Lakes are also rich in wildfowl, attracting tufted duck, gadwall, teal, pochard, shoveler and little grebes. For the most impressive flocks head to rich, fertile feeding areas where vast numbers of wintering birds wearing their cold-weather plumage provide a truly awesome spectacle – a wonderful wading bird “wow”.

RSPB Snettisham, nr Hunstanton, Norfolk. Tel: 01485 542689
Have your binoculars at the ready to witness two of the UK’s great wildlife spectacles at this scenic nature reserve. On big tides, as water covers the vast mudflats of The Wash, tens of thousands of wading birds are pushed off their feeding grounds and onto the roost banks and islands in front of the RSPB hides. In the middle of winter, a dawn or dusk visit may reward you with the sight of thousands of pinkfooted geese flying from their overnight roosts inland to feed. Large numbers of black-headed gulls and smaller numbers of common terns nest on the reserve in summer, when there is a spectacular display of shingle flowers.

birds in the Thames estuary

RSPB Exe Estuary, nr Exeter, Devon. Tel: 01392 824614
This amazing wild, marshland expanse, just a stone’s throw from Exeter city centre, offers an eye-popping array of bird-life all year-round – but is arguably at its most rich in birds during the winter month. Providing a vital feeding and resting area for large numbers of visiting birds during the colder weather, the Exe Estuary is a haven for big flocks of migrant geese, ducks and waders – and is also one of the last few nesting sites in south-west England for lapwings and redshanks. Feast your eyes on hundreds of feeding birds in a location steeped in fascinating human history – the land was originally part of the estuary until the Exeter Ship Canal was built in the 19th Century, and the remains of the RAF’s World War II signal interception base can still be seen today.

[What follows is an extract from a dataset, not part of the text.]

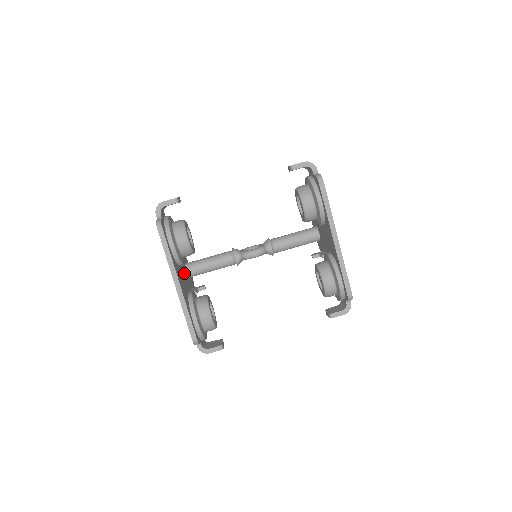
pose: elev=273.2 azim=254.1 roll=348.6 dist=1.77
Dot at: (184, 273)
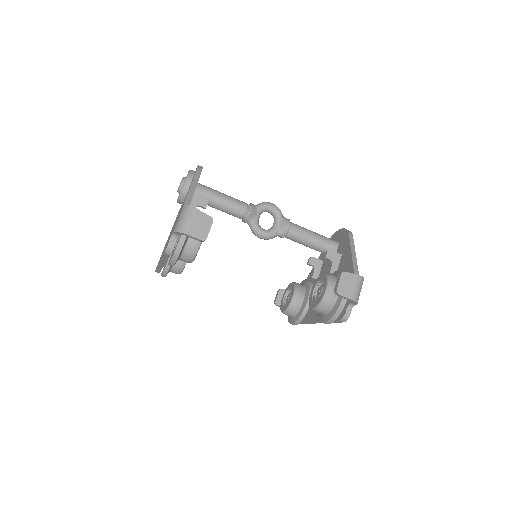
Dot at: occluded
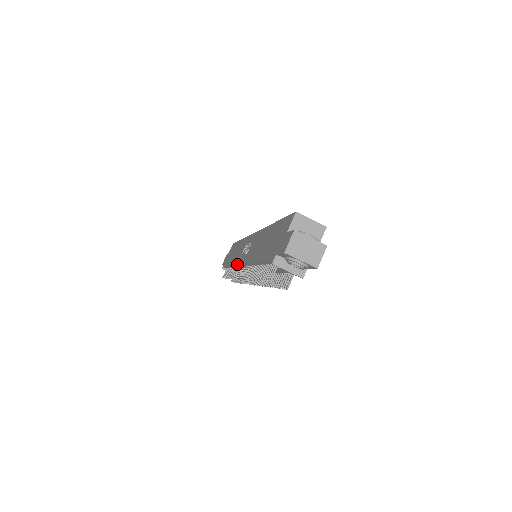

Morecombe Bay, Lancashire. Tel: 01524 701601
Look out to sea for great crested grebes, divers and wigeons and the occasional eider duck as you absorb the breathtaking spectacle of thousands of wading birds coming in to roost just before high tide – a magnificent sight. On a clear day, you may even catch a glimpse of a peregrine or merlin hunting along Lancashire’s rugged coastline. Providing essential feeding grounds for a quarter-million wading birds, ducks and geese, Morecambe Bay’s sandflats and saltmarshes are carefully conserved and managed between Hest Bank and Silverdale as the one of the UK’s most important estuaries. An hour before high tide, spectacular flocks of waders gather at Hest Bank – so expect to see thousands of bar-tailed godwits poking their long beaks into the mud to feed.

Belfast Lough, Belfast
Tel: 02890 461458
This unlikely tranquil oasis of calm attracts vast flocks of wintering wildfowl – just 10 minutes from the bustle, noise and traffic of central Belfast. Observe several hundred wading birds and ducks around the brackish lagoon within the Belfast Harbour Estate, part of the city’s important Nature Conservation Area (NCA) and a crucial feeding site for waders seeking refuge in the UK from the cold Arctic winter. Expect to see oystercatcher, lapwing, curlew, black-tailed godwit, redshank and snipe plus large numbers of wildfowl such as teal, wigeon, shelduck and shoveler. Also keep your eyes peeled for heron, swan, greylag goose, moorhen, coot and cormorant – plus numerous species of gull.